● Material for this task
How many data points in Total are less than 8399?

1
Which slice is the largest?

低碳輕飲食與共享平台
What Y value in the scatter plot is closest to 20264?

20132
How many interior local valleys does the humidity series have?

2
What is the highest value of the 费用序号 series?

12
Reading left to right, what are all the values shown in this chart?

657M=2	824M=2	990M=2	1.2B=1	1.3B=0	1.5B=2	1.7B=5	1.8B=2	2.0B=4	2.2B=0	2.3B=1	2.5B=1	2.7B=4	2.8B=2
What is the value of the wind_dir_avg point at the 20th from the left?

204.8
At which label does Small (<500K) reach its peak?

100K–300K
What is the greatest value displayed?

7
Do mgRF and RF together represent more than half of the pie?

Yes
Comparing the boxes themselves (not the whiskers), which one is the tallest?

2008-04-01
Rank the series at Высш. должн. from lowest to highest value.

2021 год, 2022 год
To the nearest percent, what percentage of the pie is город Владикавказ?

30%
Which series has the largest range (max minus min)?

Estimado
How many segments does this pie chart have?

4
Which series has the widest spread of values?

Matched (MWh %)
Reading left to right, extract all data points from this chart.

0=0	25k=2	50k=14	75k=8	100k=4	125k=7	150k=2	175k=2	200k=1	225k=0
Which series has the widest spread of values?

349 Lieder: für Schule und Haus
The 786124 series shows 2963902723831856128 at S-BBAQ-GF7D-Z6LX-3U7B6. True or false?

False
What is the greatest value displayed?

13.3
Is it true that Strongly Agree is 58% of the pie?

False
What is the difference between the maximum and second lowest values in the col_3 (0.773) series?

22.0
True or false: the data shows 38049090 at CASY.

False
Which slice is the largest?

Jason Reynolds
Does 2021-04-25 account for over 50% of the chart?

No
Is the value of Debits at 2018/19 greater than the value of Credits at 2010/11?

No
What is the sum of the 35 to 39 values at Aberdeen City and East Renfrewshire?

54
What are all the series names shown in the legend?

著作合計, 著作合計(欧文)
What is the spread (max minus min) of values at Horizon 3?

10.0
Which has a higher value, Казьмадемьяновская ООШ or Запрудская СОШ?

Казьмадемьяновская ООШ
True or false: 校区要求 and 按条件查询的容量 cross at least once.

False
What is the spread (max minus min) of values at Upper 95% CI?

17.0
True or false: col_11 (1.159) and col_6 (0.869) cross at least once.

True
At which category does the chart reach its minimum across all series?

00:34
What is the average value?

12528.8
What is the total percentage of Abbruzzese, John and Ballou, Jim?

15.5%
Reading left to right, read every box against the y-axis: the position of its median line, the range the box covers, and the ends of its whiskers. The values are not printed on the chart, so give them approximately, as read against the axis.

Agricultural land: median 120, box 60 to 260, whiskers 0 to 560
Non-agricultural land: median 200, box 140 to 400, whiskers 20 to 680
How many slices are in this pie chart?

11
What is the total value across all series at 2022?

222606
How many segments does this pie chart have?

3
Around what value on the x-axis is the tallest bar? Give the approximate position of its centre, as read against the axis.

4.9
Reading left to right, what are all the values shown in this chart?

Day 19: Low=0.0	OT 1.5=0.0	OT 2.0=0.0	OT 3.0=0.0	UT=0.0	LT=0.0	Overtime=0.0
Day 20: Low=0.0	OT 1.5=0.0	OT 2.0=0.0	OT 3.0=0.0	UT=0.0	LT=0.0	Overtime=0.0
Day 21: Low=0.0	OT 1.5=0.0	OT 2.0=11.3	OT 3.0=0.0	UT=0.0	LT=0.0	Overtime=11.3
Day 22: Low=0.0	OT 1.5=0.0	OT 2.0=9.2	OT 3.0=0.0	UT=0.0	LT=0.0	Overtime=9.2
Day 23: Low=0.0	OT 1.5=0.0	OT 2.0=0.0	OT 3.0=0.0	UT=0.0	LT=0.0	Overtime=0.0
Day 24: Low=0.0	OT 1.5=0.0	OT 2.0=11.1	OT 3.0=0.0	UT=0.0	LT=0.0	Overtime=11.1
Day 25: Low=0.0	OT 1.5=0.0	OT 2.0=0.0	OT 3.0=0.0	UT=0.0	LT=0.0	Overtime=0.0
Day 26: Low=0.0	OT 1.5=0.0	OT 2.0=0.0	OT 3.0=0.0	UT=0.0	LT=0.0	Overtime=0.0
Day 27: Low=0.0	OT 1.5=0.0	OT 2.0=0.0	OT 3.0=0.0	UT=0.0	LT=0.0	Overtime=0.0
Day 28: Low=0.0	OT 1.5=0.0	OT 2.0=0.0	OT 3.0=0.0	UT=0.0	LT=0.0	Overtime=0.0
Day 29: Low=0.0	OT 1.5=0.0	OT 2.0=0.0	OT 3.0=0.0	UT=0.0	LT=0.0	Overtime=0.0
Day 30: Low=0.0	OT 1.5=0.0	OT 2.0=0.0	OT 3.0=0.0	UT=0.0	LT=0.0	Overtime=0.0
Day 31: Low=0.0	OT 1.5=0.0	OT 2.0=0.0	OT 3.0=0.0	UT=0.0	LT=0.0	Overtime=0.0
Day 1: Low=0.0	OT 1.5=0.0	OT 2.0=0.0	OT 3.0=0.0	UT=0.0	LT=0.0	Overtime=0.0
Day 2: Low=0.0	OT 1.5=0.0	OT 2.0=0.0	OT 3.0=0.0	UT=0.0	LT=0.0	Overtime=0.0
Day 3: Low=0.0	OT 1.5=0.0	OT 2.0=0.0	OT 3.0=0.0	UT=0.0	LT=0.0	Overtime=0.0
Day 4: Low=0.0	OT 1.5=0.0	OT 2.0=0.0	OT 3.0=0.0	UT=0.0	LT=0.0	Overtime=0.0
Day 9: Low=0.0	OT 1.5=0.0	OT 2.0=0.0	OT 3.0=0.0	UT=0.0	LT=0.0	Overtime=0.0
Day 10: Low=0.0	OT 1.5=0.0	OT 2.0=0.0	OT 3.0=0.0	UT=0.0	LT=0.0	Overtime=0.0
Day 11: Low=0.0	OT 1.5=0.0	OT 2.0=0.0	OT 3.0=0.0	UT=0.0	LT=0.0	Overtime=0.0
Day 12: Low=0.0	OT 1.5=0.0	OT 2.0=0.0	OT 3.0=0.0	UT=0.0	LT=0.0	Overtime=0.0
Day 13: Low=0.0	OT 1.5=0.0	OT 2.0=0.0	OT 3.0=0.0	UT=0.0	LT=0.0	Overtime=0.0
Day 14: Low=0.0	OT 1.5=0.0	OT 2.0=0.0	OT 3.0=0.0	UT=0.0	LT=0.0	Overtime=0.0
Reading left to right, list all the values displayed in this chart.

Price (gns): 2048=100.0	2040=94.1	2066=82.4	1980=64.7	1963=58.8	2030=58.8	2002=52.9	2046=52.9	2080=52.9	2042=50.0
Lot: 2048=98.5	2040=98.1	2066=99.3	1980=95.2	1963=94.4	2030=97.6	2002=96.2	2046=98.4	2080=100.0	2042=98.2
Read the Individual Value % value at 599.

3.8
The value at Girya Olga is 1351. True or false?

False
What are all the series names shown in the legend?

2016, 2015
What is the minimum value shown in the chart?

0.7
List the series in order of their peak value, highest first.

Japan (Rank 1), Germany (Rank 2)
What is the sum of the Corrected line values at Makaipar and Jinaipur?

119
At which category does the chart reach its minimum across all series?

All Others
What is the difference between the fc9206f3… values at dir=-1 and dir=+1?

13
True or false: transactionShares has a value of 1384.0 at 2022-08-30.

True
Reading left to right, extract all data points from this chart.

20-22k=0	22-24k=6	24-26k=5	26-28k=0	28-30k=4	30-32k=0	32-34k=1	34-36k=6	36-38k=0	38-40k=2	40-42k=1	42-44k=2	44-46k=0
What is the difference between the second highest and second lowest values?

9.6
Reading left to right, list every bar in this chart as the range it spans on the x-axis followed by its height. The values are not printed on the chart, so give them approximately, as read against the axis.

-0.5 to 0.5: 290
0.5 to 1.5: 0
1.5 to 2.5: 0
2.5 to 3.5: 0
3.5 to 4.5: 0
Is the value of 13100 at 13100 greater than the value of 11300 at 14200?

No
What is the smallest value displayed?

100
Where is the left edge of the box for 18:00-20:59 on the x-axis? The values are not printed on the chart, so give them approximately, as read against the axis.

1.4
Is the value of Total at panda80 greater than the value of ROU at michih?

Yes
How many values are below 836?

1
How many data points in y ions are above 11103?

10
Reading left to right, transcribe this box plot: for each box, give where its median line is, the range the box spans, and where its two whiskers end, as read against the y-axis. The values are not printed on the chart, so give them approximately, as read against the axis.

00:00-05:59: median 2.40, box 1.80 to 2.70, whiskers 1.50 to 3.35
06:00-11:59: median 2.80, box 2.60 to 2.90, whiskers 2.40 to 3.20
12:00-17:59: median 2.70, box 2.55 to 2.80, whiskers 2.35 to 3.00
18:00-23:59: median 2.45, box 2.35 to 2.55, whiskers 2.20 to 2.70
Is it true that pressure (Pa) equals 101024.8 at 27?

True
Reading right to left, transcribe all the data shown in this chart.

● Directive
Edit the material from its first line through the line that contains "What is the value", changing "slice" to "segment" and leaving everything else the same.

● Task response
How many data points in Total are less than 8399?

1
Which segment is the largest?

低碳輕飲食與共享平台
What Y value in the scatter plot is closest to 20264?

20132
How many interior local valleys does the humidity series have?

2
What is the highest value of the 费用序号 series?

12
Reading left to right, what are all the values shown in this chart?

657M=2	824M=2	990M=2	1.2B=1	1.3B=0	1.5B=2	1.7B=5	1.8B=2	2.0B=4	2.2B=0	2.3B=1	2.5B=1	2.7B=4	2.8B=2
What is the value of the wind_dir_avg point at the 20th from the left?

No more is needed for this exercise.